# LLM_Agent_Privacy_Auditing

* [Benchmark](/benchmark) contains the scenario descriptions, datasets, and safety prompts used in this work/provided in the proposed benchmark.
* [src](/src) contains code for each of the agents ([adversary](/src/adversaries), [application](/src/application_agents), [auditor](/src/auditor)).
    * [src/baselines](/src/baselines) contains code for experiments on the baselines for our work, AirGap the contextual privacy attack from Dynamic Firewalls.
  
## Section References

1. **Sec 4.1, Explicit Leakages:** Run code for adversary and application agent from [adversary](/src/adversaries), [application](/src/application_agents) in parallel (using a visible-to-adversary host/port for the application agent), then extract yaml-formatted logs using [extractor](/src/auditor/extract_logs.py) and then run the privacy and utility audit scripts in the [auditor](/src/auditor) directory: use the judges suffixed with "_schedule" for the scheduling scenario, and those suffixed with "_insurance" for the rest. Run baseline jobs using the scripts in [src/baselines](/src/baselines).
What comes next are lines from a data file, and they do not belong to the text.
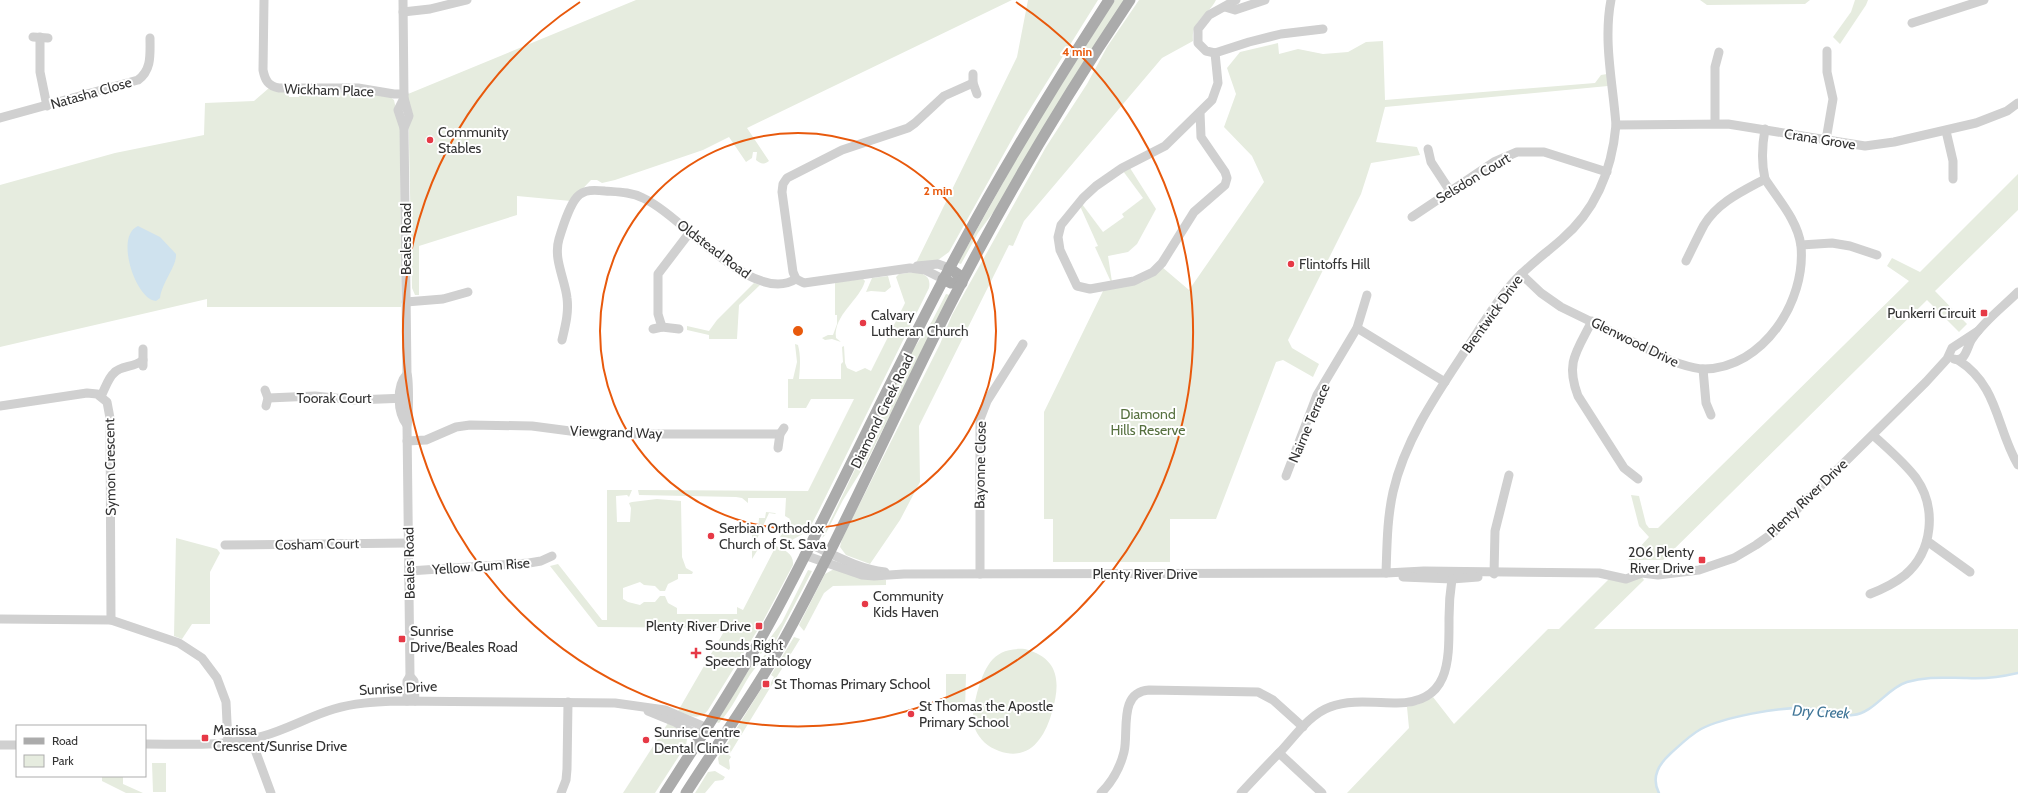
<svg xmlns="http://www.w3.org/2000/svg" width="2018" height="793" font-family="Cabin,sans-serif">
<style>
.green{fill:#e6ecdf}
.water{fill:#cfe2ee}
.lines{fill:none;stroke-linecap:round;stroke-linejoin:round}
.stream{stroke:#cfe2ee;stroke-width:2.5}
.minor{stroke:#d0d0d0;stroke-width:9}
.major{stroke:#ababab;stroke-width:11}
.ring{fill:none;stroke:#e8590c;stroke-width:2}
.poi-dot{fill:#e63946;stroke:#fff;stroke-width:1.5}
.labels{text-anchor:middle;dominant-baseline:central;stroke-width:4;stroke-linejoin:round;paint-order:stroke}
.street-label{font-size:14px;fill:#333;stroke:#fff}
.poi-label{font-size:14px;fill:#333;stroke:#fff;text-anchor:start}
.park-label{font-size:14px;fill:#56703f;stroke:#fff}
.water-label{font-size:15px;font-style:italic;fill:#3f7597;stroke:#fff}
.centre{fill:#e8590c;stroke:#fff;stroke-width:2}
.ring-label{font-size:12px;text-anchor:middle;font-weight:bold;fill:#e8590c;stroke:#fff;stroke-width:4;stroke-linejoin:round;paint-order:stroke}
</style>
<rect width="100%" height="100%" fill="#fff"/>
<g class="green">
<path d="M636,0H1012L747,128L769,161C763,165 761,164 756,160L757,152H753L752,158L746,162L729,137L703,150L615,180L602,183L597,180H591L571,201L517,196V215L419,246V295H415L412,288L408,94Z"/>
<path d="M1028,0H1098L1020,125L949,252L938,260L916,263L1017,57Z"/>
<path d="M1115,0H1124L998,206L978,233L961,264L958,263L1032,131Z"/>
<path d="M1139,0H1216C1208,16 1191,20 1193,41L1162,58L1024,221L1013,246L1009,245L919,426L920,482L900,520L870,564L846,555L840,547L842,539L940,344L952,315L1046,147L1087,84L1107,47Z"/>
<path d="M1700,0H1810L1805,4L1707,5Z"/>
<path d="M1855,0H1868L1866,5L1840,44L1833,37L1851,12Z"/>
<path d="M1383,41L1385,100L1595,83L1601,75L1607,74L1608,86L1385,107L1376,142L1417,147L1420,155L1371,163L1361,194L1288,340L1292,348L1319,364L1313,377L1283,360L1276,362L1216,519H1170V562H1053V519H1044V412L1104,289L1143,282L1162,267L1189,290L1264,182L1252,156L1224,127L1236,94L1227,68L1240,52L1278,43L1279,54L1298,49L1323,54L1348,52L1366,42Z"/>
<path d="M269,88L289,91V97H299V91H350L390,97L394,100L400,128L401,307H207V299L0,347V185L115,153L204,135L205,103L254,101Z"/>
<path d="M1130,168L1156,209L1137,244L1128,252L1108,256L1112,282H1111L1095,247L1098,246L1080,206L1082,204L1103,232L1124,217L1122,214L1143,198L1123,171Z"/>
<path d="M2018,174V210L1935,291L1967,324L1959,332L1927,300L1663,560H1628L1649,537L1639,526L1631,495L1639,496L1646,524L1649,528H1658L1909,281L1887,266L1892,258L1920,272Z"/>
<path d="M916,272C926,274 931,278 929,288L818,512L808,531L792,540L780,537L790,519L785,516L786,498H748V503L742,498L736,497L639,495L638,490L808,491L854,399H811L806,408H788V379H793L797,362L795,344L798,345C801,356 800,367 799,379H841V364L843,362L842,347L844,346L845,363L847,368L856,372L865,368L871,371L905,303L896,277L899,274Z"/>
<path d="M888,276L891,287L885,292L871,291L866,292L872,278Z"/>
<path d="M863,279L865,281C860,300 833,315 836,338L841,342L832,339L825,340L822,338L828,335H833L837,324V315H835V282Z"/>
<path d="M754,283L760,285L739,305L737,339H709V335L687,330V326L709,331L717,320Z"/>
<path d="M946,294L950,295L866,463L843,500L825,535L822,538L911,353L932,321Z"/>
<path d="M607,490H632L629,497L627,495L616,496L617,522H630L631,508L629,503L632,502L657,499L681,501L682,557L686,568L693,572L692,574H678V579L668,584L665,591H660L655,586L644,585L640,582L623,588V599L628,602L640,605L644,602H655L660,596H665L668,603L677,608V614H737V607L743,610L776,546C785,550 794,554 793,565L762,623L708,710C699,722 689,715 678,711L726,628L598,627L550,566L558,564L602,620H607Z"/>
<path d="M766,512L775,513L776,514L769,513L755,543L760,546L752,559V531H758L759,518H765Z"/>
<path d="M176,538L217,549L220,553L210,572V624H192L182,639L174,636Z"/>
<path d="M834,569L873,580H886V585L833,586L824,593L804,631L799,625L825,574Z"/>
<path d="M808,570L812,571L774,644L769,641L761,654L759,653L782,622Z"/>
<path d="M1611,577H1642L1644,580L1594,629H2018V673C2001,677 1984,679 1967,678C1946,678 1927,676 1907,682C1887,688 1874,713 1853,715C1837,717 1821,709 1805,708C1779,707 1724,717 1701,729C1690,735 1680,745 1670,754C1658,765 1651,778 1659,793H1347L1409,728L1407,707L1419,704L1433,697L1454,724L1548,629H1559Z"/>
<path d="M794,637L800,639L729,755L731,757L729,760L730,768L729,770L719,764L718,758L763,686L768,688L774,677L771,675Z"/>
<path d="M770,646L772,647C766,658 757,665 750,675C740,691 732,709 719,723L716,722L757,657L762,659Z"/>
<path d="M1025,649C1059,658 1061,682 1052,712C1045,737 1030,762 999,751C988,747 980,740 975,729C971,717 974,705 977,693C985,666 993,647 1025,649Z"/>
<path d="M946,674H966L965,712H946Z"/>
<path d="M668,723L686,733L687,739L686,745L655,793H623Z"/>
<path d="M152,763H166V792H153Z"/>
<path d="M715,771L725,777L723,780L715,781L705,793H695L708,772Z"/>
<path d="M102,776H123V784L143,793H126L102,781Z"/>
</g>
<path class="water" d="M138,226L160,237L176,254C177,266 162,282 160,298L156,301C136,300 114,236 138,226Z"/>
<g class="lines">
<path class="stream" d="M1659,793C1651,778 1658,765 1670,754C1680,745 1690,735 1701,729C1724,717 1779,707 1805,708C1821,709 1837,717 1853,715C1874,713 1887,688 1907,682C1927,676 1946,678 1967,678C1984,679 2001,677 2018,673"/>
<g class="minor">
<path d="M264,0L263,70C265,80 268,86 279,88H358L394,94H404"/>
<path d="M403,0L404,98L409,116L404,128"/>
<path d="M1236,0L1209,15L1198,29V43L1206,51L1215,53L1249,42L1281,34L1323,29"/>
<path d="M1225,7L1235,10L1265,0"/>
<path d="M403,12L430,9L467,0"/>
<path d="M1912,23L1984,0"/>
<path d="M33,37L48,38"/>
<path d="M40,37V72L47,106"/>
<path d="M973,74V83L977,94"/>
<path d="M404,98L398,110L404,128L407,374C409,379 409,418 407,425L410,676L414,681L415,701"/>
<path d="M1200,112L1201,137L1225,172L1227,178L1225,185L1194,212L1162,263L1153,272L1134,281L1090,289L1077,286L1060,250L1058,237L1061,225L1083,198L1096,186L1122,168L1165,146L1212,100L1218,83L1215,53"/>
<path d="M0,118L138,80C152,70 150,54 150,38"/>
<path d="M1715,123V67L1719,52"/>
<path d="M1616,125L1728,124L1865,146L1894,142L1976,123L2007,111L2018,103"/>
<path d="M1946,131L1953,161V179"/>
<path d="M1826,140L1833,99L1827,72V51"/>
<path d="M1428,149L1431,162L1450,191"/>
<path d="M1412,217L1494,162L1517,152H1544L1607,172"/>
<path d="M1801,245L1832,243L1850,246L1877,255"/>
<path d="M1686,261C1692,249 1698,236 1704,225C1718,202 1743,191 1765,179"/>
<path d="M917,266L938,264L949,268"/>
<path d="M1521,274L1541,293L1561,307L1674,362C1684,365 1693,369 1704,369C1764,368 1806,301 1801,246C1798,221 1778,199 1765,179C1761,162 1762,146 1765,129"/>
<path d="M796,279L793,272L782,192L783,184L787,178L842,150L908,128L915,123L944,96L973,83"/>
<path d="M406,302L443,299L468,292"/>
<path d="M1592,321C1577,351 1565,362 1578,396L1624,468L1638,479"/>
<path d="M662,327L658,314V274L690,232"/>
<path d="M1357,328L1445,382"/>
<path d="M653,329L662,327L679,329"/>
<path d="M562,340C565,327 569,313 567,298C565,279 553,259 559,239C562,229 570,205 577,197C584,189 595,190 605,191C618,192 631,192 643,198C683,216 752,306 796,279L804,283L910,268L925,270L943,279"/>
<path d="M1954,359C1966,363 1967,346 1972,339C1984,321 2003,307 2018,292"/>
<path d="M1958,360C1999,386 1996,428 2018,465"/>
<path d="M143,366V349"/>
<path d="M1703,369L1706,403L1711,415"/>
<path d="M407,374C396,386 397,412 407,425"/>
<path d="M265,390L268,398L266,406"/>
<path d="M101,396C105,389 108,378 114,373C121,365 134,368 143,360"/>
<path d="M268,398L315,396L355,400L407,398"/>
<path d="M0,406L87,393L97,394L107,402L110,418L111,620"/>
<path d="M407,441L426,440L456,427L470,425L532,426L593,434H780"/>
<path d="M778,448L780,434L784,428"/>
<path d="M1286,476L1317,395L1357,328L1367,295"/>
<path d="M1927,541L1970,572"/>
<path d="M810,544C834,555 858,569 885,572"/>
<path d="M225,545L408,543"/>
<path d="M804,555L862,575L874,576L904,574L1386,573L1424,571L1599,573L1626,579L1642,573L1658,575L1699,570L1734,558L1756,545L1773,533L1926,382L1947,359L1952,348L1978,331"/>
<path d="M409,571L529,563L541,561L552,556"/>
<path d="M1386,573C1387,546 1387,519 1393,492C1405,439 1438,392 1467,348C1481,327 1494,305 1510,286C1526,267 1544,255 1562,239C1596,210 1612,169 1616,125C1613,84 1603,41 1611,0"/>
<path d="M980,574V419L987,401L1023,344"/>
<path d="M1494,574L1495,531L1509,475"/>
<path d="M1403,577L1452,579L1478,577"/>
<path d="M1870,594C1883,589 1895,583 1905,575C1933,551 1937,508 1916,478C1904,462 1887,448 1873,435"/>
<path d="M0,619L111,620L179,643L202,658L217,678L226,702L228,743"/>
<path d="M407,701V681L410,676"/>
<path d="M648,711L675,722L701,737"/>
<path d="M251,739L271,793"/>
<path d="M145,744C184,744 225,747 263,736C288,729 310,716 334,709C354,703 374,702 395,701L615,703L665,710L707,728"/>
<path d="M0,745H17"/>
<path d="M1279,753L1322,793"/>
<path d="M561,793L566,780L567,769L568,702"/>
<path d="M1101,793C1112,782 1120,768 1124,752C1129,732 1118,692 1149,690L1258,692L1273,700L1303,727"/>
<path d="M1241,793C1254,779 1267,765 1281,751C1295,736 1310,714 1330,707C1350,699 1376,703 1397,703C1451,703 1449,659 1449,618C1449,605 1450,592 1452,579"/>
</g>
<g class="major">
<path d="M943,279L951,283H962L959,275L949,268"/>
<path d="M665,793C706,729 748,665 783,598C840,490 891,378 948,271C997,178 1052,88 1109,0"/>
<path d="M686,793C717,744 752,697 780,647C842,535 893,417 951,303C1004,199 1065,97 1130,0"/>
</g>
</g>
<g class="ring">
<circle cx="798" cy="331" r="198"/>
<path d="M1016 2A395 395 0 1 1 580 2"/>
</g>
<g class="poi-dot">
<circle cx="430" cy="140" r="4"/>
<circle cx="1291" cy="264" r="4"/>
<rect x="1980" y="309" width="8" height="8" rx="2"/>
<circle cx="863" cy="323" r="4"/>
<circle cx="711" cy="536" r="4"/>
<rect x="1698" y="556" width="8" height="8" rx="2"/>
<circle cx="865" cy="604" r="4"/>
<rect x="755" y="622" width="8" height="8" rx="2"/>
<rect x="398" y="635" width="8" height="8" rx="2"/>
<path d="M694 647h4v4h4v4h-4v4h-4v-4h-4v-4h4z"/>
<rect x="762" y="680" width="8" height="8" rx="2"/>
<circle cx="911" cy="714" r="4"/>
<rect x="201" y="734" width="8" height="8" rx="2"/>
<circle cx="646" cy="740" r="4"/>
</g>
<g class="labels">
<g class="street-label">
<text transform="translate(329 90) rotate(2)">Wickham Place</text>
<text transform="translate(91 93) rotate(-16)">Natasha Close</text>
<text transform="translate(1820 139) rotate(9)">Crana Grove</text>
<text transform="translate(1473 178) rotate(-31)">Selsdon Court</text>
<text transform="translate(406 239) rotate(-90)">Beales Road</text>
<text transform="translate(714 249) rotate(37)">Oldstead Road</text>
<text transform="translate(1492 314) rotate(-54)">Brentwick Drive</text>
<text transform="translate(1635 342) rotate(26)">Glenwood Drive</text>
<text x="334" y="398">Toorak Court</text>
<text transform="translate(882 411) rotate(-64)">Diamond Creek Road</text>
<text transform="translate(1309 423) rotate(-67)">Nairne Terrace</text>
<text transform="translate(616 432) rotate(2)">Viewgrand Way</text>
<text transform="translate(980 465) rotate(-89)">Bayonne Close</text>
<text transform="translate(110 467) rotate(-91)">Symon Crescent</text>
<text transform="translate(1807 498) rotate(-44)">Plenty River Drive</text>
<text transform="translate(317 544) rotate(-1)">Cosham Court</text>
<text transform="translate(409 563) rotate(-91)">Beales Road</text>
<text transform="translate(481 566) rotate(-4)">Yellow Gum Rise</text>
<text x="1145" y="574">Plenty River Drive</text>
<text transform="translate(398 688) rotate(-3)">Sunrise Drive</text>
</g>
<g class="poi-label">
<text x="438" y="132">Community<tspan x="438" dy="16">Stables</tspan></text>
<text x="1299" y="264">Flintoffs Hill</text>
<text x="1976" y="313" text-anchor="end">Punkerri Circuit</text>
<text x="871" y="315">Calvary<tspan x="871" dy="16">Lutheran Church</tspan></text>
<text x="719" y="528">Serbian Orthodox<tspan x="719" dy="16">Church of St. Sava</tspan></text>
<text x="1694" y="552" text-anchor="end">206 Plenty<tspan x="1694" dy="16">River Drive</tspan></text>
<text x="873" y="596">Community<tspan x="873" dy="16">Kids Haven</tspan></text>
<text x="751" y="626" text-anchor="end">Plenty River Drive</text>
<text x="410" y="631">Sunrise<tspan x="410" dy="16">Drive/Beales Road</tspan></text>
<text x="705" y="645">Sounds Right<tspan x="705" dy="16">Speech Pathology</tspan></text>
<text x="774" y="684">St Thomas Primary School</text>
<text x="919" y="706">St Thomas the Apostle<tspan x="919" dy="16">Primary School</tspan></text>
<text x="213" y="730">Marissa<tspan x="213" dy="16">Crescent/Sunrise Drive</tspan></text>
<text x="654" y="732">Sunrise Centre<tspan x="654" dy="16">Dental Clinic</tspan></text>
</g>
<g class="park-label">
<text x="1148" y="414">Diamond<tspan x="1148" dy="16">Hills Reserve</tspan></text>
</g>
<g class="water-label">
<text transform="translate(1821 712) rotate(3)">Dry Creek</text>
</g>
</g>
<circle cx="798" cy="331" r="6" class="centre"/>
<g class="ring-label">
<text x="1077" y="56">4 min</text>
<text x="938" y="195">2 min</text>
</g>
<rect x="16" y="725" width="130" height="52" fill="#ffffff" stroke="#adadad"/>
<rect x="24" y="738" width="20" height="6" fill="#ababab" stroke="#adadad"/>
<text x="52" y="745" font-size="12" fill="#333333">Road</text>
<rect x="24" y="755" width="20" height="12" fill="#e6ecdf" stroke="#adadad"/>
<text x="52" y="765" font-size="12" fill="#333333">Park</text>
</svg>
2. **Sec 4.1, Implicit Leakages via Adversarial Inference and Sec 4.2:** Run [adversary](/src/adversaries), [application](/src/application_agents) in parallel in parallel for the insurance claim scenario with target "mental health conditions" then run the [predictor](src/adversaries/predictor/sidechannel_predictor_consistency.py) on extracted logs. 
   * In order to retrieve more than 20 logprobs for studying adversarial belief updates, go to the installation directory for the vllm package, find vllm/config/\_\_init\_\_.py and change max_logprobs to a large number (viz. 2000000). Otherwise by default, vllm will only allow fetching a maximum of 20 logprobs.
3. **Sec 4.3:** Run code in [auditor](/src/auditor) over existing conversation logs with different base models and analyse output scores.
4. **Sec 4.4:** Run the [trajectory judge](src/auditor/trajectory_judge.py) on conversation logs.